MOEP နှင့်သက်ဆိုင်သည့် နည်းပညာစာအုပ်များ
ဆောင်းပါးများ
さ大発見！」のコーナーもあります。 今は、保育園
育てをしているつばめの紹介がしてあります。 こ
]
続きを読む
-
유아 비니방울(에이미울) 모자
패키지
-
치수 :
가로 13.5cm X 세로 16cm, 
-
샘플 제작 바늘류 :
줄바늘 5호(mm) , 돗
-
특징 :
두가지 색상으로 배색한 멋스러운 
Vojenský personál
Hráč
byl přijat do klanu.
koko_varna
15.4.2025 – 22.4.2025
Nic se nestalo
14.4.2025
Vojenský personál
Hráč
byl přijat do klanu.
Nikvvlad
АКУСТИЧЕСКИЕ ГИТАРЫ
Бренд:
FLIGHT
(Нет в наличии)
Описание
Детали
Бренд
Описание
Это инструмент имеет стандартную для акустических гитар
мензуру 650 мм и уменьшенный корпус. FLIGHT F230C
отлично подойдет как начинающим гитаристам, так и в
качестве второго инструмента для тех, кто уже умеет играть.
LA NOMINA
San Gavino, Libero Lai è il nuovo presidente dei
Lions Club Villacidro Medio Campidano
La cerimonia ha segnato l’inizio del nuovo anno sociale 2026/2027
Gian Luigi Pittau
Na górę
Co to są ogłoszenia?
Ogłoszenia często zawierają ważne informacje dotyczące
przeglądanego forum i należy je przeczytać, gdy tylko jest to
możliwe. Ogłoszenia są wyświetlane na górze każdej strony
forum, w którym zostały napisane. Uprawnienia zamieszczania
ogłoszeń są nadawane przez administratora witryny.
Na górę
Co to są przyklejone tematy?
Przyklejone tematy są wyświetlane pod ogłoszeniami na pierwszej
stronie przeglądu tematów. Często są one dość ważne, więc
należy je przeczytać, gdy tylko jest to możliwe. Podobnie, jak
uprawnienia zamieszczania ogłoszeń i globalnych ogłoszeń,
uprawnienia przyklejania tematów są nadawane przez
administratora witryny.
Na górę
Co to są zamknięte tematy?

===

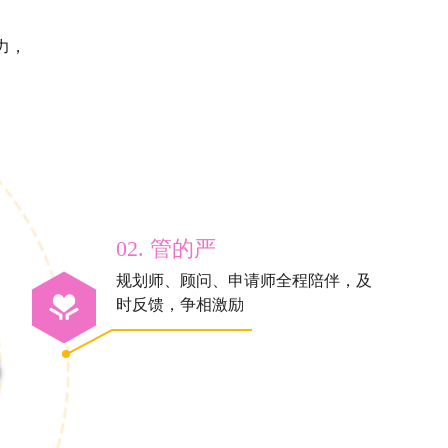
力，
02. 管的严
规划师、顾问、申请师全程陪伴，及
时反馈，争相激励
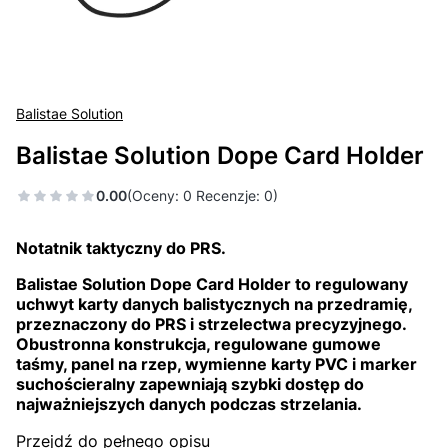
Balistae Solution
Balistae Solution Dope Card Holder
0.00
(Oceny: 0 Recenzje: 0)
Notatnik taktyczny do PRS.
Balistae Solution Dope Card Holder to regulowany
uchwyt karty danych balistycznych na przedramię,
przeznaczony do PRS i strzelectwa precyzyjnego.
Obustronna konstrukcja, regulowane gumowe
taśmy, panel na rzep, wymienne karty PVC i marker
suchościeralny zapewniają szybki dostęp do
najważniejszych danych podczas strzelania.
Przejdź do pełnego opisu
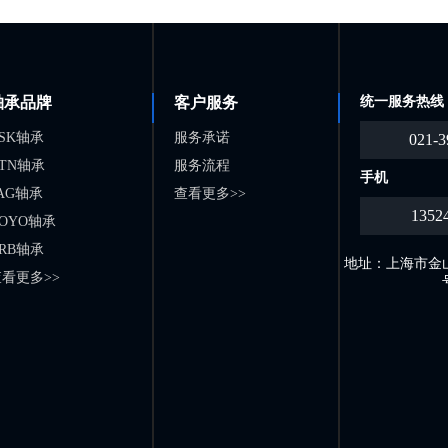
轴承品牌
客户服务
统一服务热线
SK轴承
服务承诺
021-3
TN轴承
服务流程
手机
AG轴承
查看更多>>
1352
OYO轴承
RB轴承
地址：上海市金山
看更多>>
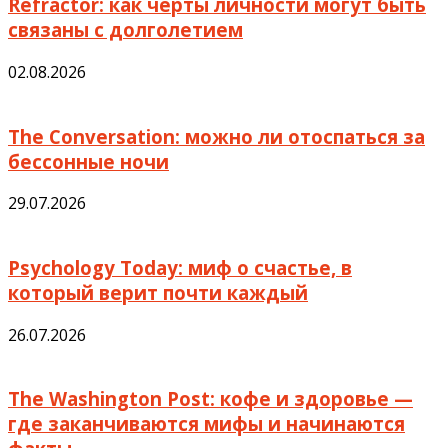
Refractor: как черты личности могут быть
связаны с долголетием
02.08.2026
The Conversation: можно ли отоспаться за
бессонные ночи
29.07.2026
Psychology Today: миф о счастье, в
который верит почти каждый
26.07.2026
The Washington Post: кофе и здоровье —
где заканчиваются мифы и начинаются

===

» What the task requires
Output, as a JSON list of strings with one string per line and blank lines omitted, the lines beginning with the line that contains "Refractor: как черты личности могут быть" and continuing through the line that contains "где заканчиваются мифы и начинаются".

» Answer to this problem
[
  "Refractor: как черты личности могут быть",
  "связаны с долголетием",
  "02.08.2026",
  "The Conversation: можно ли отоспаться за",
  "бессонные ночи",
  "29.07.2026",
  "Psychology Today: миф о счастье, в",
  "который верит почти каждый",
  "26.07.2026",
  "The Washington Post: кофе и здоровье —",
  "где заканчиваются мифы и начинаются"
]